La denuncia di Human Rights Watch. Sono più di settemila le vittime delle uccisioni sommarie compiute da soldati e mercenari nelle aree più povere di Manila. Una carneficina che poco ha a vedere con il traffico di stupefacenti
di CHIARA NARDINOCCHI
ROMA – Non si ferma l’orrore per le strade della capitale filippina. Dal 30 giugno 2016 il clima di terrore che ha avvolto Manila continua a crescere come a crescere è il numero delle vittime cadute sotto i colpi della polizia o di mercenari senza processo e senza una motivazione plausibile. Così, dopo la denuncia di Amnesty, ora anche la Ong americana Human Rights Watch (Hrw) punta il dito contro il governo di Rodrigo Duterte e la sua presunta “guerra alla droga”, che vede cadere sotto i colpi illeciti delle forze di sicurezza persone povere, vissute nei bassifondi di Manila e solo in alcuni casi consumatori di sostanze stupefacenti.
Maschere e droga. Alcuni parenti delle vittime o testimoni involontari hanno raccontato di uomini dal volto coperto con maschere che hanno ucciso a sangue freddo, anche entrando nelle case dei sospettati e che sembravano in stretta collaborazione con i governativi. In altri casi invece le testimonianze raccolte parlano di agenti di polizia i quali, dopo aver ucciso i civili, hanno lasciato vicino ai cadaveri munizioni, droga e armi per simulare una prova. Sempre gli agenti, una volta interrogati, hanno giustificato le loro azioni come atti di legittima difesa. Oltre agli omicidi in strada, Hrw ha raccolto anche prove circa la morte di sospettati presi in custodia dalla polizia risultati poi come “morti sotto inchiesta” o come “cadaveri ritrovati”.
Licenza di uccidere. Gli analisti della Ong americana, nel report “Licenza di uccidere” hanno raccolto voci che parlano di agenti di polizia e mercenari assoldati dal governo Duterte, il quale continua a giustificare le uccisioni extragiudiziari come atti dovuti nella guerra contro lo spaccio. Per tracciare il quadro della situazione, i ricercatori hanno intervistato 28 familiari di vittime, ma anche giornalisti, attivisti e studiato i rapporti della polizia di Manila. “Le nostre indagini sulla ‘guerra alla droga’ nelle Filippine hanno provato come sia diventata una routine comprovata per la polizia filippina quella di uccidere i sospetti a sangue freddo e poi coprire il loro crimine posizionando droga e armi vicino al cadavere – ha detto Peter Bouckaert, direttore della sezione ‘Emergenze’ di Human Rights Watch e autore del rapporto – Il ruolo del presidente Duterte in questi omicidi lo rende in ultima analisi, responsabile della morte di migliaia di persone”.

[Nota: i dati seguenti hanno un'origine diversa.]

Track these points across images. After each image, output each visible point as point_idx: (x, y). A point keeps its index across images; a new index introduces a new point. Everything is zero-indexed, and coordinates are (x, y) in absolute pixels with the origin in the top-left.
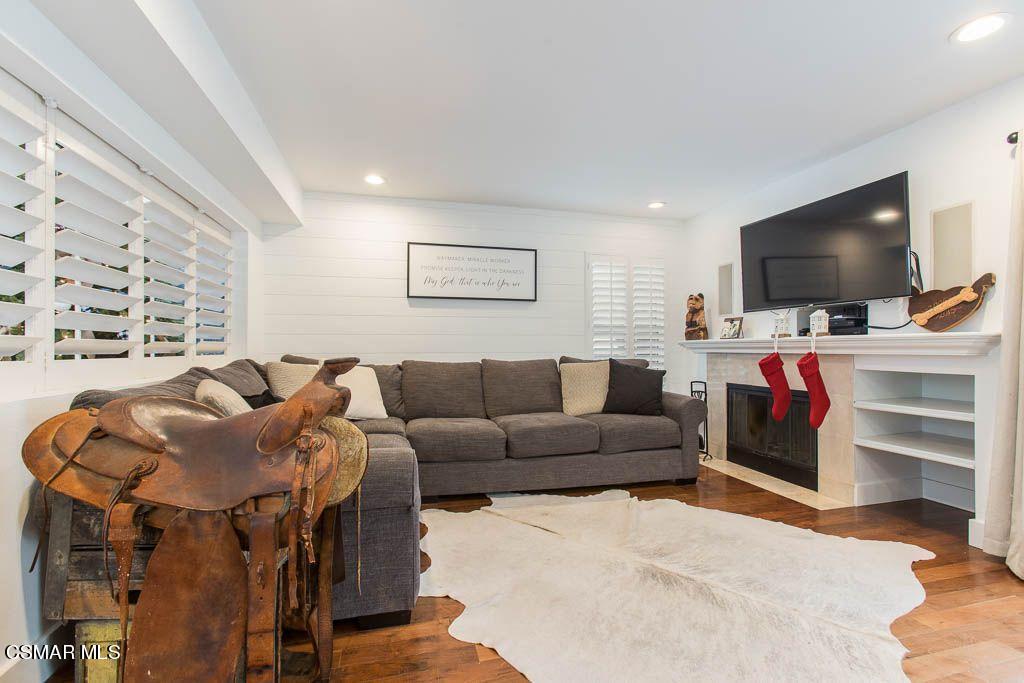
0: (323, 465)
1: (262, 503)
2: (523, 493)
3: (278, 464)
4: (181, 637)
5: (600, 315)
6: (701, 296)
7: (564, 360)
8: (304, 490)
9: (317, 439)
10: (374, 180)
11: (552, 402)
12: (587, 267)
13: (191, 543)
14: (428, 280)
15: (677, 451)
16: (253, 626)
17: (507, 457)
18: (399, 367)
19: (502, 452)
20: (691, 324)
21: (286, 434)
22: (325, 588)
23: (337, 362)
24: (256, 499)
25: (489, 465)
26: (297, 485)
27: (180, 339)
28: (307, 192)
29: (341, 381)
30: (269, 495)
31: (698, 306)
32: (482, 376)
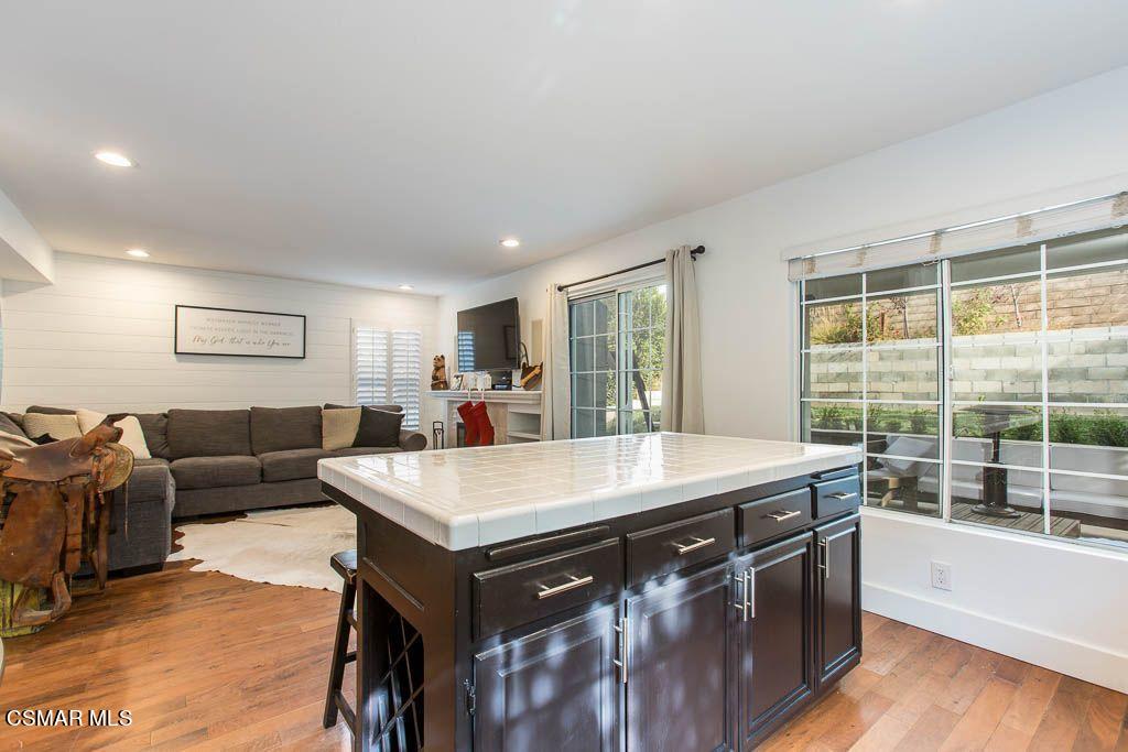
0: (108, 462)
1: (75, 480)
2: (276, 508)
3: (83, 463)
4: (30, 538)
5: (363, 370)
6: (442, 357)
7: (328, 407)
8: (99, 473)
9: (105, 451)
10: (138, 253)
12: (352, 331)
13: (35, 498)
14: (198, 339)
16: (70, 531)
17: (262, 482)
18: (165, 415)
19: (257, 477)
20: (435, 378)
21: (87, 449)
22: (103, 536)
23: (116, 415)
24: (71, 477)
25: (245, 488)
26: (95, 470)
28: (57, 254)
29: (116, 424)
30: (79, 476)
31: (439, 364)
32: (250, 422)
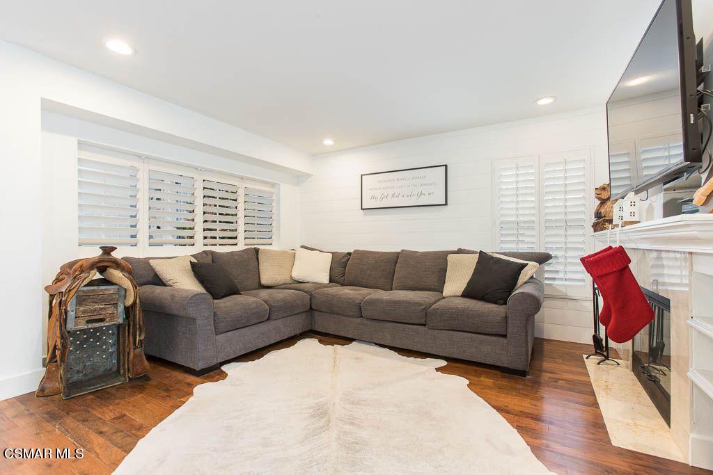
5: (507, 212)
10: (328, 142)
11: (436, 284)
14: (373, 197)
15: (502, 339)
18: (349, 254)
19: (356, 312)
27: (236, 238)
32: (397, 261)
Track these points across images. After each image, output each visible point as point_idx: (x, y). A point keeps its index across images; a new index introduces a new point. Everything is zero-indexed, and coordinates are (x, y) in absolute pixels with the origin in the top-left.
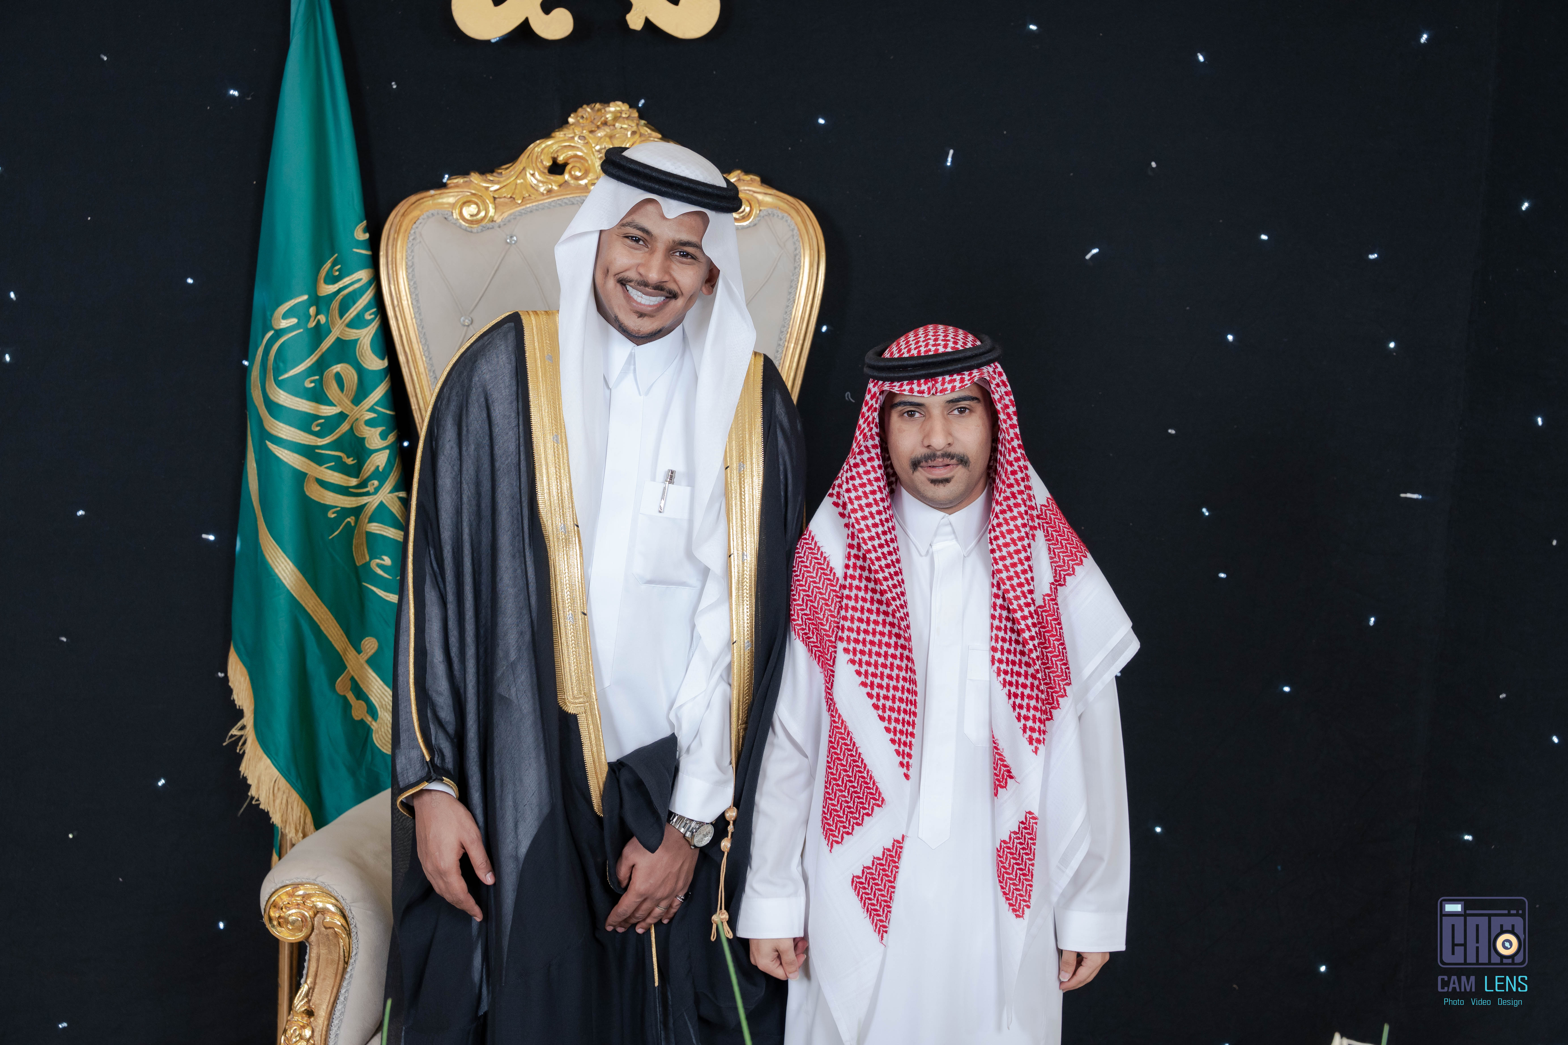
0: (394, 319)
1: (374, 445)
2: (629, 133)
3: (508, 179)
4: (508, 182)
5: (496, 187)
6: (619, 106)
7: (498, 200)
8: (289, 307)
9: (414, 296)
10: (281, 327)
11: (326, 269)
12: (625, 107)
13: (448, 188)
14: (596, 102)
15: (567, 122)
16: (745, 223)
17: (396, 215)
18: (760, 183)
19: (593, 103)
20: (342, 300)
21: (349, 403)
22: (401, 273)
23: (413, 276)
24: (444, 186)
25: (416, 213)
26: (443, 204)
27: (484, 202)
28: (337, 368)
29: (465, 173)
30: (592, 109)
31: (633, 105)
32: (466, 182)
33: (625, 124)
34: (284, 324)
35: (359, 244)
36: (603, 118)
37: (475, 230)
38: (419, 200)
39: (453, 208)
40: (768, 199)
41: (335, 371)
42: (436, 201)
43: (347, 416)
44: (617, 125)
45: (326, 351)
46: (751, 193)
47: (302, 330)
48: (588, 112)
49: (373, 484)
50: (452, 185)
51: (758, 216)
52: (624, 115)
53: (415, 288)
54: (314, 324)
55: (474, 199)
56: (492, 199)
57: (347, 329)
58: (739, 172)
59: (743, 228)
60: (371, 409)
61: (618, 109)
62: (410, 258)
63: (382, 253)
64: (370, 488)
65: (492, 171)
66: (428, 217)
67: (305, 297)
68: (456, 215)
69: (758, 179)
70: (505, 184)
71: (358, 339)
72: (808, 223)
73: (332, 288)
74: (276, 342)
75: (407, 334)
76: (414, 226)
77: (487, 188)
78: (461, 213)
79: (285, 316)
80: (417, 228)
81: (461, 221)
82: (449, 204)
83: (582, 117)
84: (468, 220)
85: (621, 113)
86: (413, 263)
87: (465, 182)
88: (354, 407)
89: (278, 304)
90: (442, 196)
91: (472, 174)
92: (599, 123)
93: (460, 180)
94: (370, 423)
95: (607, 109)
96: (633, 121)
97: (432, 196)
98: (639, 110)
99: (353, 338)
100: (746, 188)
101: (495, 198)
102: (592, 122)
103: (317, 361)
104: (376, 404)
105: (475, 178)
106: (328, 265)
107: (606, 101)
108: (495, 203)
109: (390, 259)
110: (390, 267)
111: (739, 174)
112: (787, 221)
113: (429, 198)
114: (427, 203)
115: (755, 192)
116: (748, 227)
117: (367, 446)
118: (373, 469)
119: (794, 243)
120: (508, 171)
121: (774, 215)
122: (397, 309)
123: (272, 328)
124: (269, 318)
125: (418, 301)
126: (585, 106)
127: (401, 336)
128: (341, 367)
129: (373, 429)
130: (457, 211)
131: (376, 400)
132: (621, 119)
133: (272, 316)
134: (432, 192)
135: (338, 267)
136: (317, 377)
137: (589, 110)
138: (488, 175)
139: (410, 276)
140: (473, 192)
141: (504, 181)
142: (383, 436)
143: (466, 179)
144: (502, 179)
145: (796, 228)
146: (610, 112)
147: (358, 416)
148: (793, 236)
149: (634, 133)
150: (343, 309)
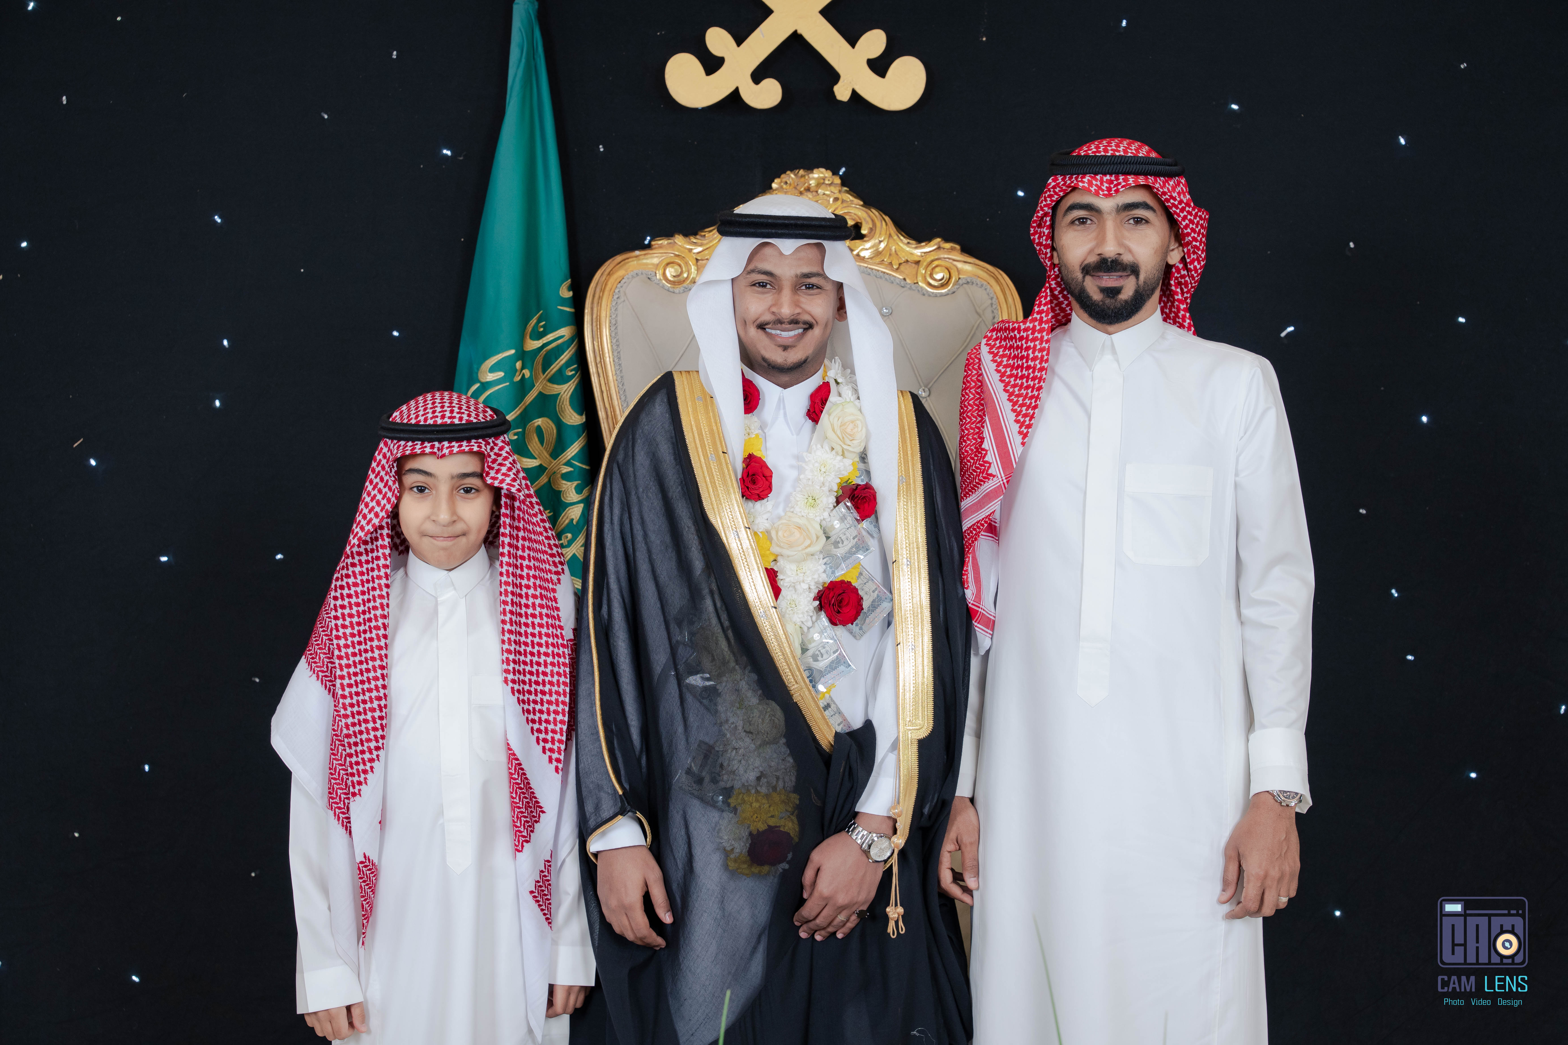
0: (595, 375)
1: (569, 499)
2: (831, 200)
3: (711, 241)
4: (711, 244)
5: (700, 249)
6: (822, 173)
7: (700, 262)
8: (496, 361)
9: (616, 354)
10: (488, 380)
11: (532, 325)
12: (828, 174)
13: (652, 249)
14: (800, 168)
15: (771, 188)
16: (944, 291)
17: (602, 274)
18: (960, 252)
19: (796, 169)
20: (546, 355)
21: (548, 456)
22: (604, 330)
23: (616, 333)
24: (649, 246)
25: (621, 273)
26: (647, 264)
27: (687, 264)
28: (539, 422)
29: (669, 235)
30: (795, 175)
31: (835, 173)
32: (670, 243)
33: (827, 190)
34: (490, 377)
35: (563, 302)
36: (806, 184)
37: (677, 291)
38: (624, 260)
39: (656, 269)
40: (968, 267)
41: (536, 424)
42: (640, 262)
43: (546, 469)
44: (820, 191)
45: (529, 405)
46: (951, 261)
47: (508, 384)
48: (792, 178)
49: (567, 537)
50: (657, 246)
51: (956, 282)
52: (827, 182)
53: (618, 346)
54: (520, 378)
55: (678, 260)
56: (695, 261)
57: (549, 384)
58: (939, 240)
59: (942, 295)
60: (568, 463)
61: (822, 175)
62: (613, 317)
63: (587, 311)
64: (564, 541)
65: (695, 234)
66: (633, 277)
67: (513, 352)
68: (659, 276)
69: (958, 247)
70: (708, 246)
71: (559, 394)
72: (1007, 292)
73: (537, 344)
74: (481, 394)
75: (608, 391)
76: (619, 285)
77: (690, 250)
78: (664, 274)
79: (492, 370)
80: (621, 287)
81: (664, 282)
82: (653, 264)
83: (786, 183)
84: (670, 281)
85: (824, 180)
86: (616, 321)
87: (668, 244)
88: (552, 461)
89: (486, 358)
90: (646, 257)
91: (676, 236)
92: (802, 189)
93: (664, 242)
94: (567, 477)
95: (811, 175)
96: (835, 187)
97: (637, 257)
98: (841, 177)
99: (554, 393)
100: (946, 256)
101: (697, 260)
102: (795, 188)
103: (521, 414)
104: (573, 458)
105: (679, 240)
106: (533, 321)
107: (810, 167)
108: (697, 266)
109: (595, 316)
110: (594, 324)
111: (939, 242)
112: (986, 289)
113: (634, 259)
114: (632, 263)
115: (954, 260)
116: (947, 294)
117: (563, 499)
118: (567, 522)
119: (993, 312)
120: (711, 233)
121: (973, 283)
122: (599, 365)
123: (479, 381)
124: (476, 371)
125: (619, 358)
126: (788, 172)
127: (602, 392)
128: (542, 421)
129: (569, 483)
130: (661, 271)
131: (573, 454)
132: (823, 186)
133: (478, 369)
134: (637, 253)
135: (543, 323)
136: (520, 430)
137: (792, 176)
138: (691, 237)
139: (613, 335)
140: (677, 253)
141: (707, 244)
142: (579, 490)
143: (670, 241)
144: (705, 242)
145: (995, 297)
146: (814, 178)
147: (555, 469)
148: (992, 304)
149: (836, 199)
150: (546, 365)
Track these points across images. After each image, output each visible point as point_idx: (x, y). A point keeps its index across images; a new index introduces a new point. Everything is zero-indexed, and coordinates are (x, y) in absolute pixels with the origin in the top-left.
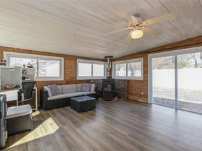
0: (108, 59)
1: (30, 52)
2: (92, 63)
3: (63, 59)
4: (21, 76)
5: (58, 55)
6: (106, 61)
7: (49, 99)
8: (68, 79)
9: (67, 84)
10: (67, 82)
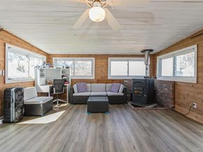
0: (146, 53)
1: (68, 56)
2: (128, 60)
3: (94, 59)
4: (61, 74)
5: (90, 56)
6: (143, 56)
7: (74, 95)
8: (99, 78)
9: (98, 83)
10: (98, 81)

Il castigatore dei poveri. Inseritosi nella politica filippina da outsider, date le sue umili origini, Duterte ha voluto imporre la sua figura forte e assai sopra le righe anche attraverso discorsi pubblici in cui “il castigatore” si è deliberatamente fatto beffa dei diritti umani e dei limiti da essi imposti alla sua crociata contro la droga. Con il passare dei mesi e l’aumentare delle morti extragiudiziari (a febbraio erano circa 7000) il pugno di ferro di Duterte non sembra allentarsi. Sebbene continui ad essere chiamata “guerra alla droga”, quella del “Trump delle Filippine” sembra più una guerra contro i poveri. Altro che signori della droga e ricchi mercanti, a cadere sotto i colpi delle forze di sicurezza sono in prevalenza persone di bassa estrazione sociale, provenienti dai quartieri più poveri di Manila. “Dietro la facciata dell’operazioni antidroga, la polizia filippina con il benestare di Duterte ha ucciso migliaia di filippini – continua Bouckaert – Molte uccisioni si assomigliano e svelano un modello di comportamento illecito da parte della polizia”.
Crimini contro l’umanità. Sebbene non siano ancora state scoperte prove concrete che colleghino il presidente alle uccisioni extragiudiziali, l’organizzazione non governativa sottolinea come le continue istigazioni da parte di Duterte a uccisioni sommarie come armi della sua guerra al narcotraffico potrebbero comprometterlo. “La ‘Guerra alla droga’ di Duterte – conclude Bouckaert – dovrebbe essere intesa più propriamente come un crimine contro l’umanità, dato il costante accanimento contro i più poveri. Se da un lato l’indignazione locale unita alle pressioni globali o ad un’inchiesta internazionale porranno fine a questi omicidi, dall’altro si spera che prima o poi i responsabili siano assicurati alla giustizia”.